START DATA PROVIDED
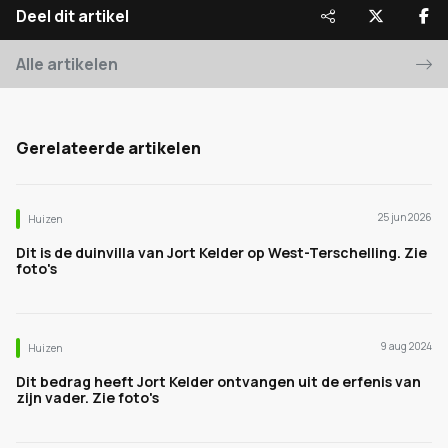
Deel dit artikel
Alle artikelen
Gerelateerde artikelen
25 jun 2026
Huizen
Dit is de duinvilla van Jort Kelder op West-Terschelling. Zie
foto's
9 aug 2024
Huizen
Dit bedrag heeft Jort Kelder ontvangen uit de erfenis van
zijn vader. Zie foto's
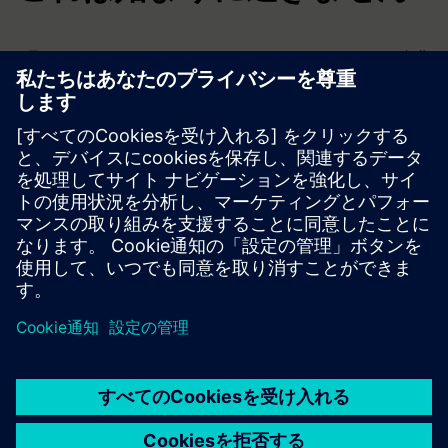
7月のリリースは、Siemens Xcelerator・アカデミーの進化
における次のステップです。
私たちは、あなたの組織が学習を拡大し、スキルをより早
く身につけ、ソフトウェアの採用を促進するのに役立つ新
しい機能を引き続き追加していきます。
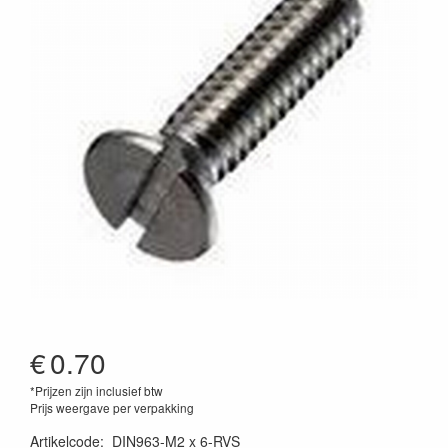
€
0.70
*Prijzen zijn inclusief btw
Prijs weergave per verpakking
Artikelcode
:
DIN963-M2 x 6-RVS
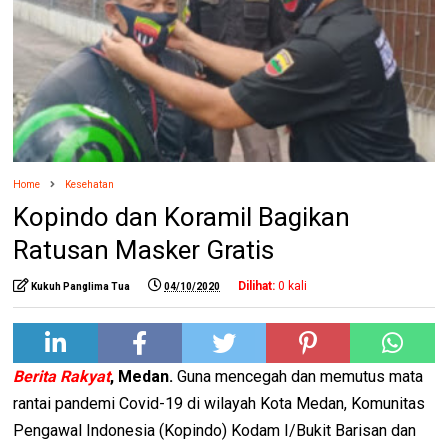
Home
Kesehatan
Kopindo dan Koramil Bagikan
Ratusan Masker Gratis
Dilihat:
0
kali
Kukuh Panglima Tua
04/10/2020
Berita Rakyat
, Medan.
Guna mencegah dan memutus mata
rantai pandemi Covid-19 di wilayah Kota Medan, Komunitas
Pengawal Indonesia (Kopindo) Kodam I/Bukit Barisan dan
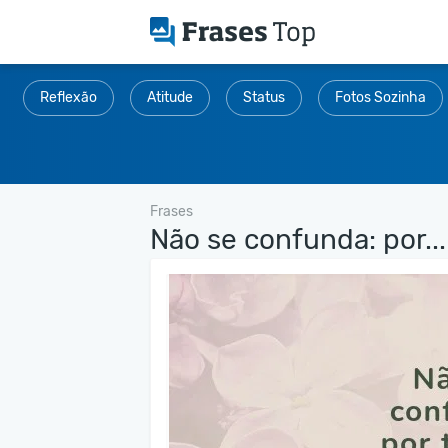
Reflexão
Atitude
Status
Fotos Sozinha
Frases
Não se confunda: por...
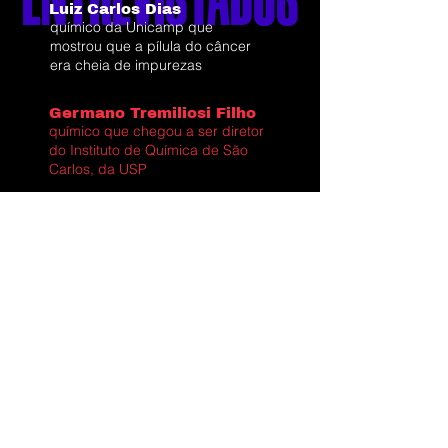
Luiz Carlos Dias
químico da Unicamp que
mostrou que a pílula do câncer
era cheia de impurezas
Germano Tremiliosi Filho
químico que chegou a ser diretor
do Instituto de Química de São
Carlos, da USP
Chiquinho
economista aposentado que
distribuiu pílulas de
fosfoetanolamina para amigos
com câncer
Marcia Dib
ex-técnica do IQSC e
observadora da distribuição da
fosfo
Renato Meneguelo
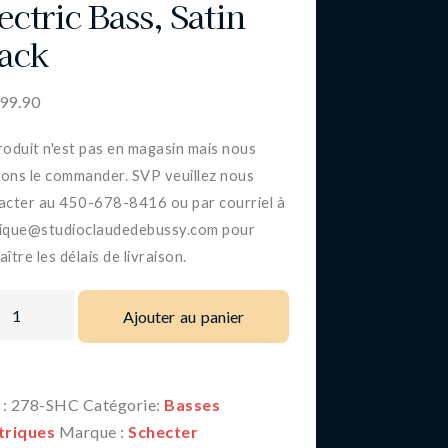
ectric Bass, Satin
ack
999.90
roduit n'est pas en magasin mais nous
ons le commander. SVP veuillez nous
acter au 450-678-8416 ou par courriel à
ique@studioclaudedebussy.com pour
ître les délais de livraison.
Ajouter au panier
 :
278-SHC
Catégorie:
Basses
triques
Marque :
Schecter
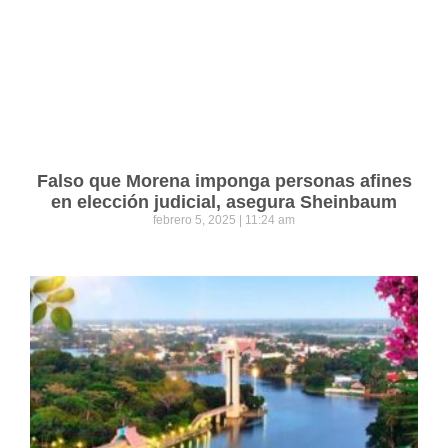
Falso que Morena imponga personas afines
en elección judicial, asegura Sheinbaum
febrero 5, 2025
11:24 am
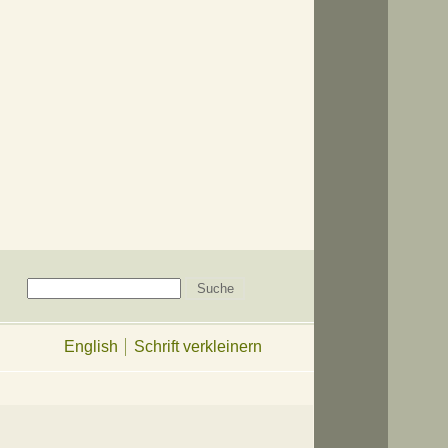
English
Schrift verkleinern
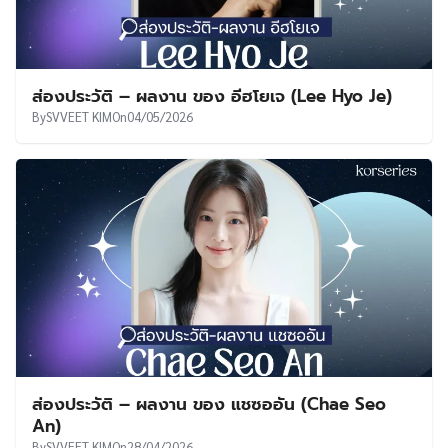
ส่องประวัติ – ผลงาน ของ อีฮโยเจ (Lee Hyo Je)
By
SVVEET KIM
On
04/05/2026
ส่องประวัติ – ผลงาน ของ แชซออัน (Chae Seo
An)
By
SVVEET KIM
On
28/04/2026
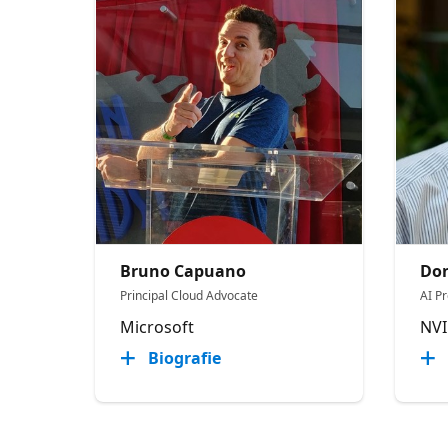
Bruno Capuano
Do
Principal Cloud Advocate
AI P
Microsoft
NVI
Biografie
END DATA PROVIDED
■ AIM OF THE EXERCISE ■
Output the span from the line with "く身につけ、ソフトウェアの採用を促進するのに役立つ新" through the last line of the data, inclusive and exact, and omit every picture.

■ SOLUTION TO THE PROBLEM ■
く身につけ、ソフトウェアの採用を促進するのに役立つ新
しい機能を引き続き追加していきます。
€
0.70
*Prijzen zijn inclusief btw
Prijs weergave per verpakking
Artikelcode
:
DIN963-M2 x 6-RVS
Home
Kesehatan
Kopindo dan Koramil Bagikan
Ratusan Masker Gratis
Dilihat:
0
kali
Kukuh Panglima Tua
04/10/2020
Berita Rakyat
, Medan.
Guna mencegah dan memutus mata
rantai pandemi Covid-19 di wilayah Kota Medan, Komunitas
Pengawal Indonesia (Kopindo) Kodam I/Bukit Barisan dan
Reflexão
Atitude
Status
Fotos Sozinha
Frases
Não se confunda: por...
Luiz Carlos Dias
químico da Unicamp que
mostrou que a pílula do câncer
era cheia de impurezas
Germano Tremiliosi Filho
químico que chegou a ser diretor
do Instituto de Química de São
Carlos, da USP
Chiquinho
economista aposentado que
distribuiu pílulas de
fosfoetanolamina para amigos
com câncer
Marcia Dib
ex-técnica do IQSC e
observadora da distribuição da
fosfo
Renato Meneguelo
ectric Bass, Satin
ack
999.90
roduit n'est pas en magasin mais nous
ons le commander. SVP veuillez nous
acter au 450-678-8416 ou par courriel à
ique@studioclaudedebussy.com pour
ître les délais de livraison.
Ajouter au panier
 :
278-SHC
Catégorie:
Basses
triques
Marque :
Schecter
Falso que Morena imponga personas afines
en elección judicial, asegura Sheinbaum
febrero 5, 2025
11:24 am
English
Schrift verkleinern
ส่องประวัติ – ผลงาน ของ อีฮโยเจ (Lee Hyo Je)
By
SVVEET KIM
On
04/05/2026
ส่องประวัติ – ผลงาน ของ แชซออัน (Chae Seo
An)
By
SVVEET KIM
On
28/04/2026
Bruno Capuano
Do
Principal Cloud Advocate
AI P
Microsoft
NVI
Biografie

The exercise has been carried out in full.